THE CHARACTERISTICS OF CONSENTING BOYS BY PARKER ROSSMAN, 1970S
The following is one of the sections of the eleventh chapter of Dr. Parker Rossman’s Sexual Experience Between Men and Boys (originally published in 1976), which he entitled "The Consenting Boys" since, as he explained in the introduction to it, most of the three hundred boys he interviewed had taken the initiative and most of the rest had already imagined themselves ready and willing.
Characteristics of Consenting Boys
There are obvious differences between upper- or middle-class boys, and those from poor or neglectful families. But certain assumptions, held in both situations, are wrong:
1. The least vulnerable boys are those who are closely supervised by their parents? Not so, agree pederasts and boys. Boys are sexual creatures and will have sexual experiences of some sort, no matter how closely they are supervised. When boys feel imprisoned, they play deceptive games, often deliberately seeking out whatever their parents forbid, be it alcohol, drugs, or sex. “Boys from the strictest families, as far as sexual morality is concerned, have to be the most secretive and often are the sexiest,” one pederast says. Over-supervision, as one boy put it, is what makes lads rebel and sneak off. Since most adolescents have their crucial homosexual experiences with other adolescents, protective parents will find it difficult if not impossible to protect boys from sexual experience with other boys.
2. Is it true that boys whose sex education has been adequate and wholesome and whose parents provide good models are less likely to be involved in pederastic experiences? Perhaps that question is unanswerable, because so few boys have such a sex education. One boy came close, however, when he said: “Most guys figure that sex is something you learn only from experience. You’ve got to try out everything for yourself if you want to know the truth. You can’t believe anything adults say about sex.” It would seem that most boys are vulnerable to what they learn from their adolescent “tribe,” and that their only really effective sex education is what they learn there. For the most part the “tribe” is the place where sex play takes place, of a sort which paves the way for pederastic experiences or which may gradually fall into such sex play. A father’s warnings evidently fail, in many instances, to counterbalance a friend’s whisper of “It’s fun!”
3. High principled boys, who are committed to Establishment patterns of courtship and marriage, are surely the last to be involved with pederasts? Not so. The boy who wants to respect and protect girls, who accepts the view that masturbation is a sin and unmanly, may decide to be pragmatic. Since all sex is sinful, the best compromise, he may decide, is some male-male sex play that at least doesn’t run the risk of pregnancy or corrupting a nice girl.

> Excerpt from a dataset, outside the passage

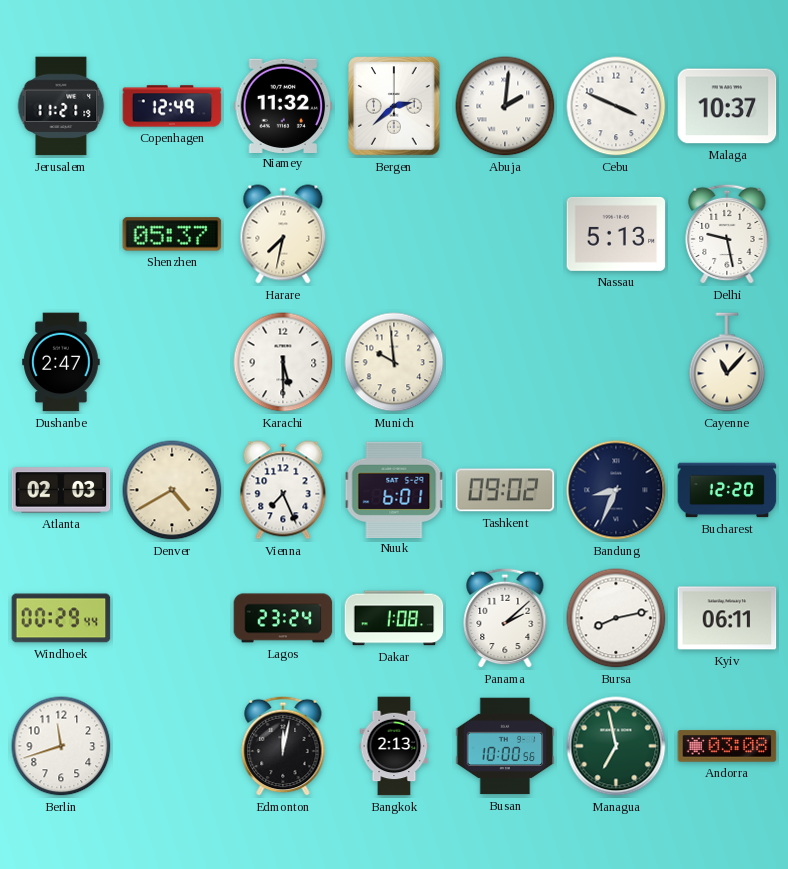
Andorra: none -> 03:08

4. Boys who are most heavily and emotionally involved with girls are the least likely to be engaging in man-boy sex play? The answer seems to be Yes by mid-adolescence, but the boys most often involved with pederasts are the younger adolescents. One says: “I’ve got a girl but she won’t do anything.” Another admits that he is still too shy or unsure of himself for coitus with a girl. Many boys whose sexual appetites are strongly awakened through heterosexual play have a need to discharge surplus sexual energy, as pointed out by one pederast: “Never underestimate the potency of many 15-year-olds. I knew one who would ejaculate with his girl twice in one evening and then would be at my house within an hour of taking her home, acting as if he were sex-starved. Most boys of that age, in any case, have sexual intercourse with a girl only rarely, just enough to arouse their appetites.” A boy said: “Where can I get enough money to take a girl out that often? I’m too young to drive a car.” Many such boys are involved with pederasts for sexual reassurance, tutoring, and for money to take girls out. The vast majority of boys sexually involved with pederasts grow up to marry and have families.
5. Boys who are athletic and well-adjusted socially are less likely to be involved with a pederast? The shy, withdrawn boy may never meet a pederast except if it be his teacher or librarian, and even then he may reject overtures because he is fearful; whereas the athletic, extroverted boy may in fact come closer to fitting the description of the typical boy we found to be involved with a pederast:
- He has more freedom than the average to take athletic trips or to go hunting or fishing with someone other than his father. He may come from a broken home.
- He is self-confident and willing to take risks for adventure. He has above-average intelligence.
- Or he is rebellious and “fun oriented,” frequently seeking kicks from drugs, alcohol, stealing-for-fun, and sex.
- He is bored with school and conventional activities. Some of this boredom is probably sexually based.
- He expects to marry and have children, but has accepted the “fun culture” notion of recreational sex. In this context he accepts a certain amount of homosexual horseplay as normal: “There’s nothing wrong with having some fun, with playing around a little.”
- He is sexually sophisticated and experienced, first with other boys. He probably developed earlier and has a surplus of sexual and other energies.
The lower-class boys involved grew up in an environment more conditioned by dirty talk and sex jokes, and they lived in an adolescent environment which was inevitably double-faced with adults. They tended to lie more to parents, teachers, and, indeed, to nearly all adults. Middle-class boys were also deceptive when it came to sex.